Wakefield battled Wang to a draw, and the Sox bullpen with Timlin and Papelbon outpaced the hated Yankees, with Mike Myers serving as double agent.

After the debacle in Tampa, the Sox rebounded with home cooking, warm bats, and cold weather, more typical of April than May.

Holding the potent New York lineup to just four hits was quite an achievement, especially after the Bombers put up a three-spot in the fourth.

Big plays. Aside from the Ortiz tater, the basestealing threat of Willie (Dave Roberts redux) Harris distracted Aaron Small enough to cause a Youkilis hit batsman. Loretta responded with a run-scoring single (once a game winning hit) before Ortiz put a Killebrewvian backspin shot into Papelbon's waiting glove.
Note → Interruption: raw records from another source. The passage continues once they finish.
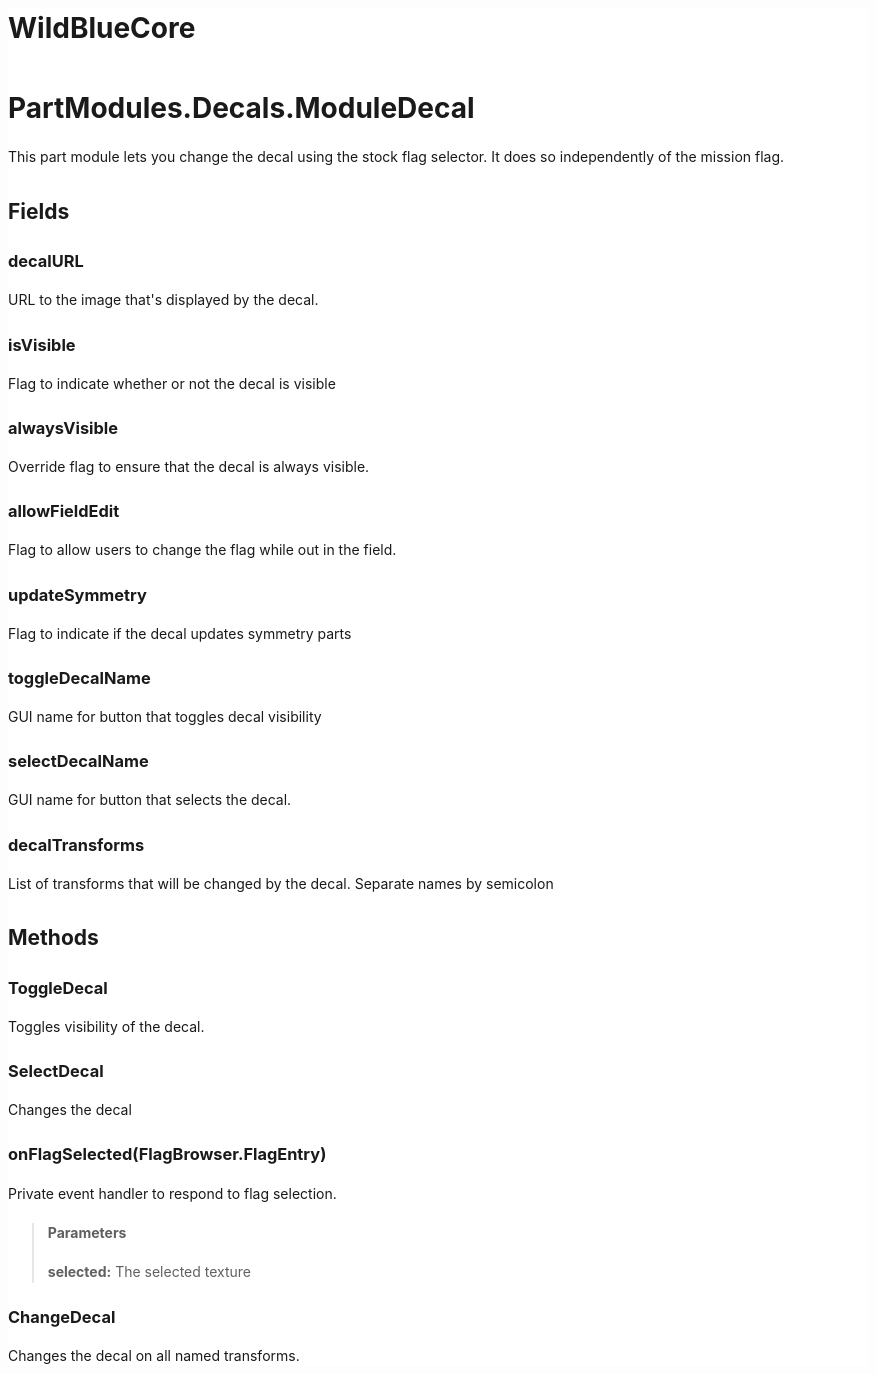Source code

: ﻿# WildBlueCore


# PartModules.Decals.ModuleDecal
            
This part module lets you change the decal using the stock flag selector. It does so independently of the mission flag.
        
## Fields

### decalURL
URL to the image that's displayed by the decal.
### isVisible
Flag to indicate whether or not the decal is visible
### alwaysVisible
Override flag to ensure that the decal is always visible.
### allowFieldEdit
Flag to allow users to change the flag while out in the field.
### updateSymmetry
Flag to indicate if the decal updates symmetry parts
### toggleDecalName
GUI name for button that toggles decal visibility
### selectDecalName
GUI name for button that selects the decal.
### decalTransforms
List of transforms that will be changed by the decal. Separate names by semicolon
## Methods


### ToggleDecal
Toggles visibility of the decal.

### SelectDecal
Changes the decal

### onFlagSelected(FlagBrowser.FlagEntry)
Private event handler to respond to flag selection.
> #### Parameters
> **selected:** The selected texture


### ChangeDecal
Changes the decal on all named transforms.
Alex Cora was in the midst of two rallies, one with a bunt single and another drawing a walk. Cora also played solid shortstop to contribute mightily to the win. Inevitably, Cora is bound to encroach on Alex Gonzalez p.t. if Alex can't get a little more going with the stick.

Rude Awakening. The weekend in West Florida was capped negatively by yet another Scott Kazmir conquest of the Sox, and another Rudy Seanez failure out of the pen. On the depth chart, Seanez has to be close to the bottom rung, with consistent ineffectiveness. Craig Hansen can't get enough experience soon enough to help out. Timlin and Papelbon can't carry the entire load indefinitely.

Jon Lester (5 innings, 3 hits, two ER, 4 K) is obviously having more success with each appearance at Pawtucket as we can only hope that his maturity accelerates enough to move up after the break. We've all heard how the Sox are rationing his pitch count.

Kason Gabbard through six scoreless innings with 10 strikeouts in a Portland 5-0 win.

Andrew Dobies continues to pitch well at Wilmington, now allowing 19 hits in 28 innings, with an ERA of 2.25 and 15 strikeouts and 9 walks. The Sox put a premium on K/BB ratio as a measure of command and effectiveness. I like to look at H/IP ratio as a measure of 'dominance'. The best pitchers of all-time have low H/IP ratios.